(Still Life With Menu)
Combine vinegar, sugar, soy sauce, sesame oil, and red pepper and mix well. Add diced tofu. Let marinade get all over the tofu, then cover and let marinate for at least an hour.
Get the onion, celery, carrot, and bamboo shoots ready and set aside in one bowl. In another bowl get the peas, garlic, scallions, and zucchini ready. Keep the peanuts handy in another bowl.
About 15 minutes before serving time put the cornstarch or arrowroot in a bowl and pour the marinade off the tofu into the bowl. Whisk it all together until the cornstarch dissolves. Keep whisk with the bowl.
Time is of the essence here, and when the stir-frying commences you won't have time to fool around.

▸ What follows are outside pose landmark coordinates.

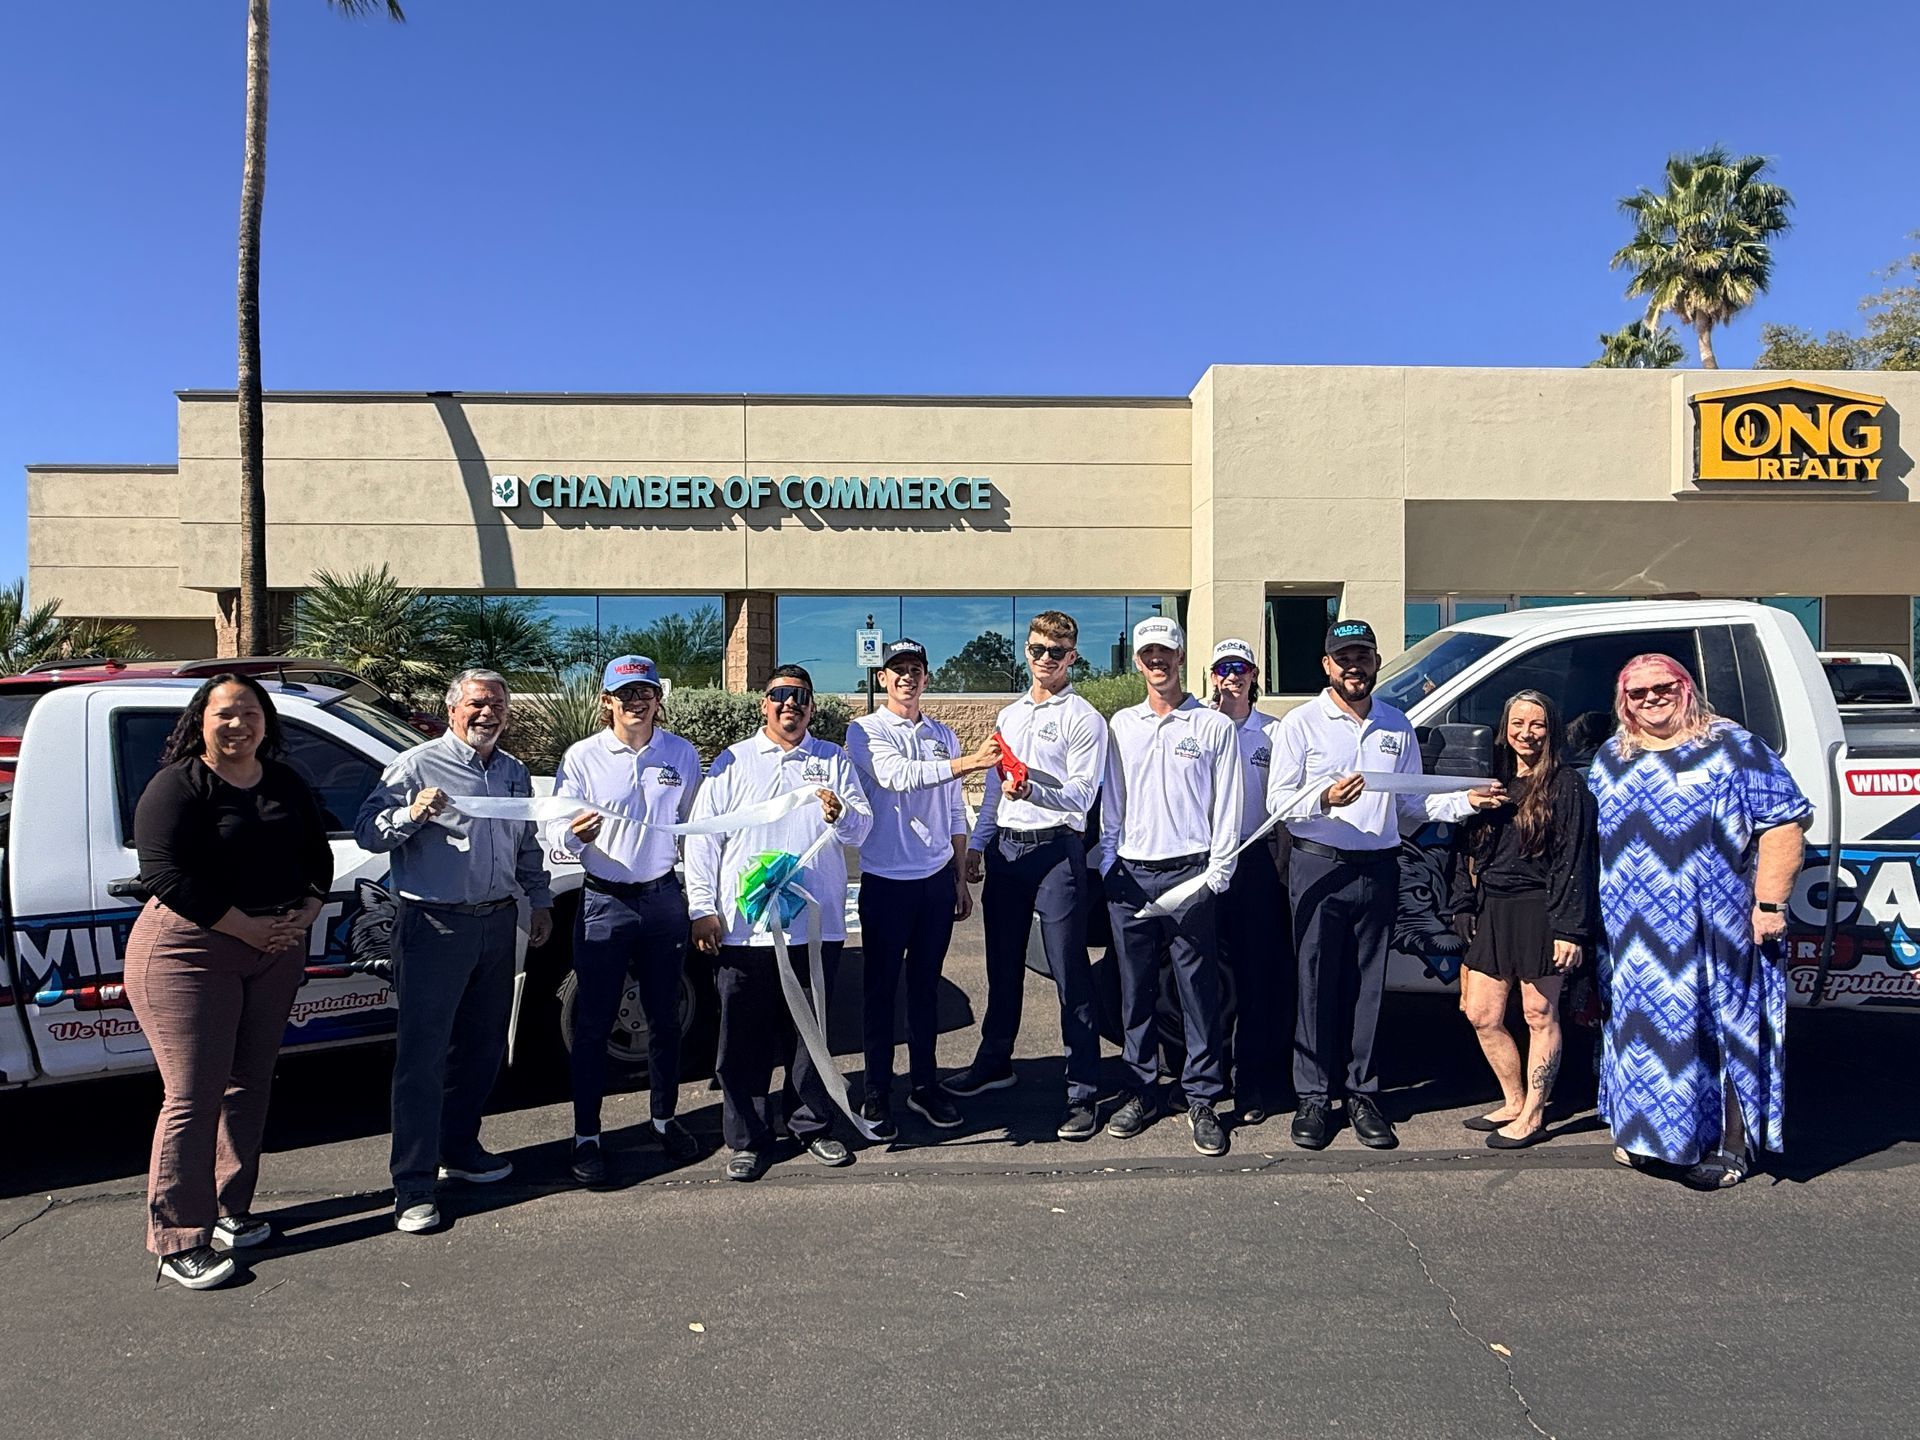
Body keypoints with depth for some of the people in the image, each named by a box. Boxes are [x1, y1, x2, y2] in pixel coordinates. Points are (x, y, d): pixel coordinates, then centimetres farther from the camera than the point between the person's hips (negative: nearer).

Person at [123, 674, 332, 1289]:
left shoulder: (287, 785, 10)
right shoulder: (177, 786, -10)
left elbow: (318, 858, 13)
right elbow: (169, 878, -19)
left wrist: (302, 916, -5)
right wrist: (251, 927, -19)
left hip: (275, 951, 6)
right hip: (189, 951, -6)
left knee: (250, 1084, 13)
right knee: (194, 1097, -5)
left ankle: (231, 1209, 27)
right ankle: (179, 1240, 5)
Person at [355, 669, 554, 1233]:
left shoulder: (515, 774, 15)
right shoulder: (417, 765, -4)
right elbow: (367, 832, -9)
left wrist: (539, 900, 18)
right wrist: (412, 814, -26)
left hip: (498, 924, 6)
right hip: (434, 926, -6)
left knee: (482, 1047, 14)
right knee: (423, 1053, -5)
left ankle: (459, 1149, 31)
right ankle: (413, 1186, 1)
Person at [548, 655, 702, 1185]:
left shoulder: (682, 754, 3)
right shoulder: (582, 756, -4)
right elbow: (554, 830, -6)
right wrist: (574, 833, -29)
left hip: (664, 899, 2)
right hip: (603, 902, -2)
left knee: (664, 1017, 12)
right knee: (593, 1023, 2)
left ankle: (664, 1118, 29)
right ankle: (586, 1136, 14)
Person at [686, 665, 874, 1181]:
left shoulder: (834, 761, 10)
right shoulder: (733, 762, 7)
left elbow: (862, 828, 2)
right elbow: (701, 838, 4)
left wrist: (841, 815, -21)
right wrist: (702, 909, -3)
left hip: (817, 926, 1)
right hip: (742, 927, -1)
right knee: (745, 1040, 4)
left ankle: (813, 1126, 26)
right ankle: (747, 1139, 17)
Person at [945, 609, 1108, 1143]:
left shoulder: (1083, 719, -3)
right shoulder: (1008, 716, 18)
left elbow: (1082, 794, -13)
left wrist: (1032, 790, -30)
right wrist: (976, 844, 19)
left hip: (1056, 848, -6)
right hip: (1005, 846, 6)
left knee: (1070, 971, -6)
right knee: (1003, 964, 16)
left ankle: (1083, 1090, 1)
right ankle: (995, 1060, 33)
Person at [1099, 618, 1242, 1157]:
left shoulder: (1214, 726, 2)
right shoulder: (1122, 724, 13)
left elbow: (1227, 809, 1)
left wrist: (1216, 874, -6)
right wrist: (1108, 863, 6)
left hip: (1188, 872, -3)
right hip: (1130, 875, 3)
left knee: (1198, 991, 0)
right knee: (1135, 991, 8)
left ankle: (1202, 1100, 10)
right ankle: (1142, 1092, 19)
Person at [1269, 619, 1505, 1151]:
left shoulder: (1396, 726, 12)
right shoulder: (1301, 722, -1)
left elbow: (1411, 804, 15)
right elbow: (1278, 800, -6)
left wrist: (1466, 801, -1)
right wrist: (1325, 797, -24)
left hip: (1378, 869, 3)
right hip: (1319, 868, -3)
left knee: (1367, 986, 9)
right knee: (1317, 986, 0)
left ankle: (1361, 1093, 19)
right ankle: (1314, 1098, 10)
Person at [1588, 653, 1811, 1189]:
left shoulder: (1733, 749, -2)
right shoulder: (1610, 760, 13)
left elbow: (1782, 824, -7)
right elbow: (1590, 839, 19)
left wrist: (1769, 903, -13)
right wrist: (1592, 916, 15)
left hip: (1715, 929, -5)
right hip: (1633, 938, 5)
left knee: (1719, 1027, 1)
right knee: (1642, 1028, 10)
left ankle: (1730, 1145, 12)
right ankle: (1646, 1132, 24)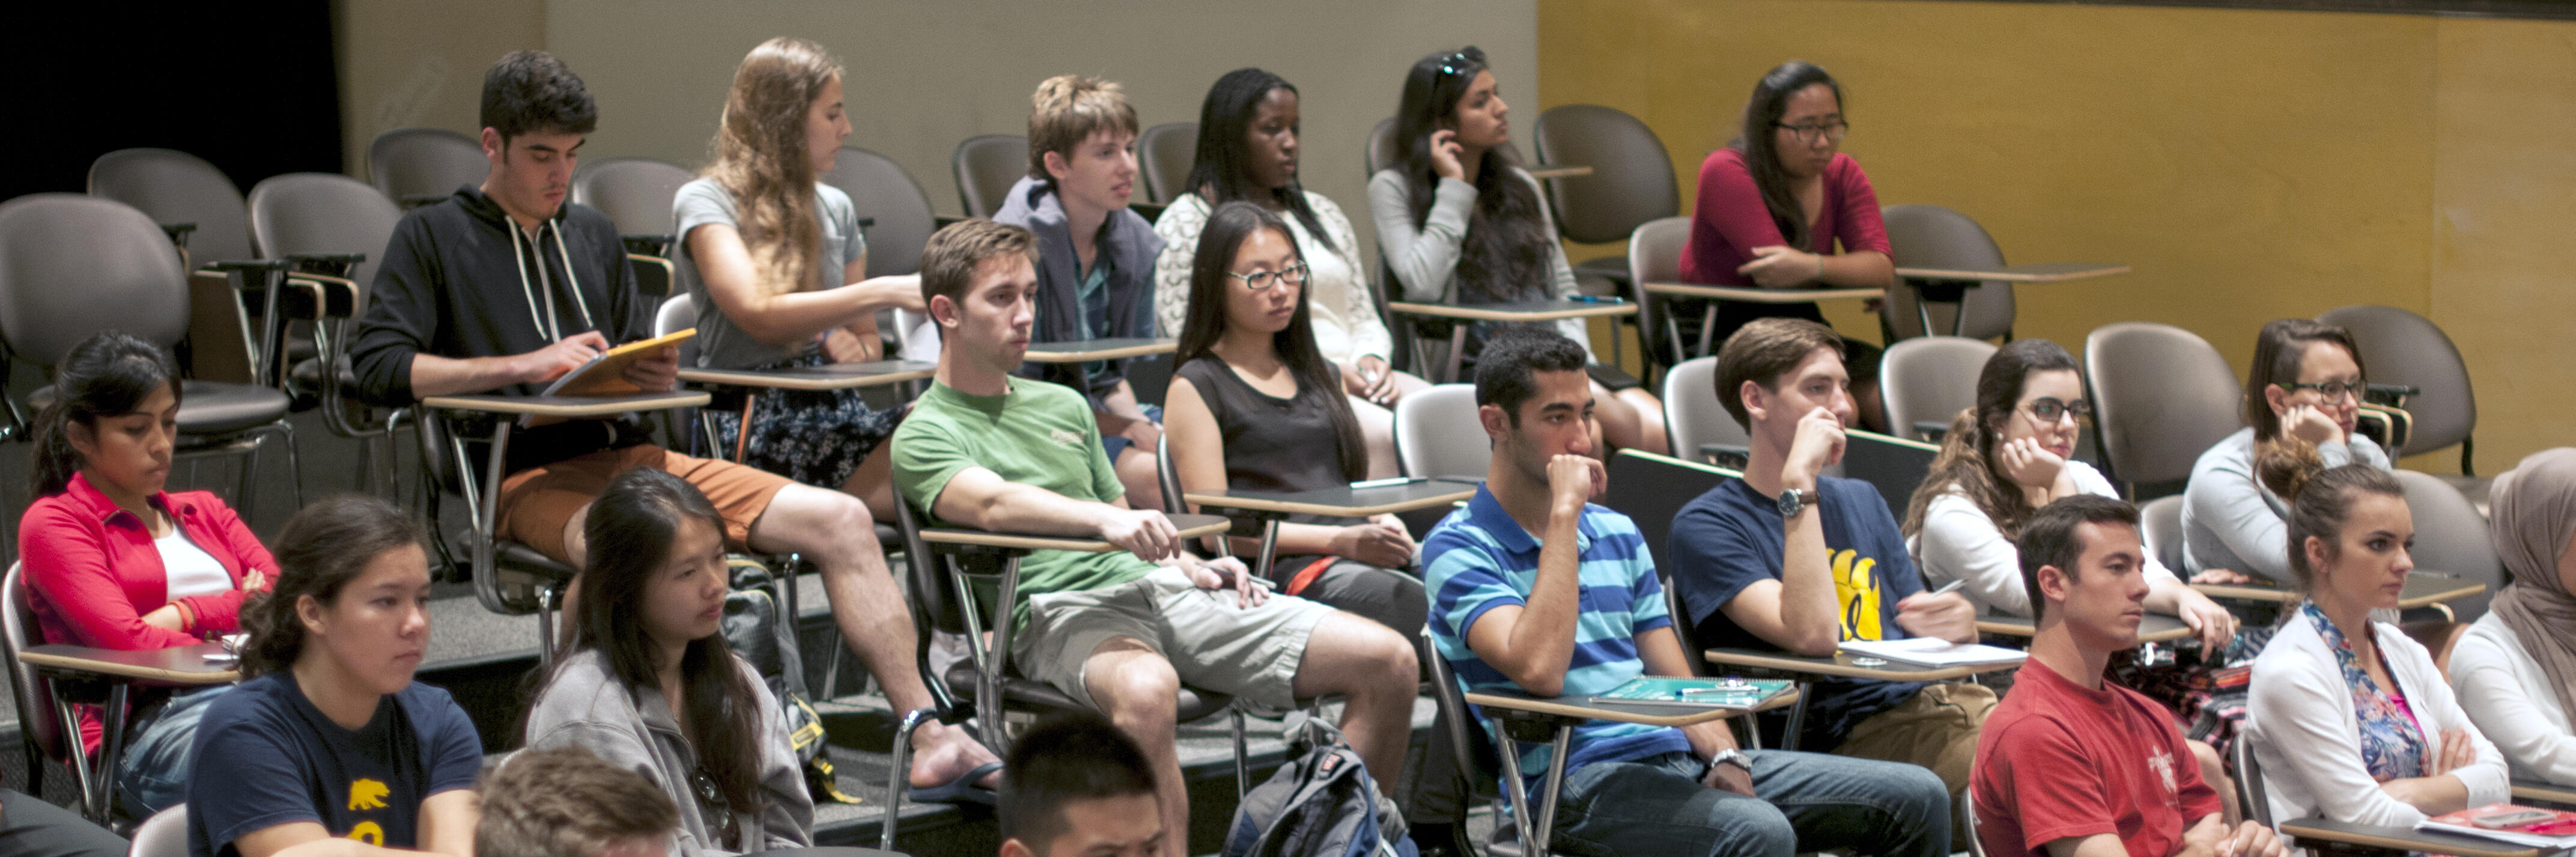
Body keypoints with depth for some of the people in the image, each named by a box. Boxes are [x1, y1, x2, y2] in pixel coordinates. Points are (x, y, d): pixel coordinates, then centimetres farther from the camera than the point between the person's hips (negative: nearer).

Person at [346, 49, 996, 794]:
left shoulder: (593, 236, 24)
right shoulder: (432, 237, 6)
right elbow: (377, 366, -8)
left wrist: (656, 377, 2)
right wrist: (527, 365, -15)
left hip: (631, 456, 6)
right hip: (525, 474, -6)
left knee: (841, 520, -10)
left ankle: (932, 739, -10)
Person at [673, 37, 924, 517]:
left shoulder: (835, 208, 22)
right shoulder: (704, 202, 1)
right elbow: (761, 316, -16)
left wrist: (851, 346, 3)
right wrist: (885, 292, -20)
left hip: (835, 407, 6)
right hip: (748, 418, -6)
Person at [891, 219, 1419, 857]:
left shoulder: (1064, 406, 27)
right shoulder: (925, 434, 4)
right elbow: (994, 503, -18)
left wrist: (1193, 567, 10)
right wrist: (1104, 520, -35)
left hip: (1159, 588, 7)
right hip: (1059, 608, -7)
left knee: (1390, 662, -7)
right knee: (1145, 689, -45)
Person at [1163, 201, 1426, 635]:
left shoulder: (1319, 373, 28)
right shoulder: (1196, 387, 6)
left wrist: (1386, 522, 4)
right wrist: (1341, 541, -13)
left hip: (1366, 549, 7)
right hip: (1285, 567, -6)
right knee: (1427, 609, -36)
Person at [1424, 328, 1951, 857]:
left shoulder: (1618, 534, 20)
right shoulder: (1458, 549, -3)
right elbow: (1539, 671, -20)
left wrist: (1723, 755, -3)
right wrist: (1564, 515, -15)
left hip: (1679, 756, 7)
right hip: (1577, 778, -7)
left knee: (1917, 798, -5)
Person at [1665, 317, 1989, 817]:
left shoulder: (1861, 502, 24)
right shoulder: (1707, 526, -1)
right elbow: (1812, 634, -16)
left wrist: (1960, 624, -1)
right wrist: (1800, 481, -13)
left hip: (1939, 700, 7)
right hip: (1850, 734, -7)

Heat a wok, add the peanut or sesame oil. When the oil is hot add the bowl with the onions etc. and the 1/2 teaspoon salt. Stir-fry over high heat for about 5 minutes. Next, throw in the peas etc. bowl, stir-frying for 2-3 minutes. Add the drained tofu and stir-fry for another 3-5 minutes or until the vegetables are just tender. If you're making the deluxe version, now is the time to add the water chestnuts, cashews, and tofu kan or 5-spice tofu. Whisk the cornstarch mixture up one more time and pour it in. Stir-fry just a few more minutes. Toss the peanuts on and serve immediately over rice.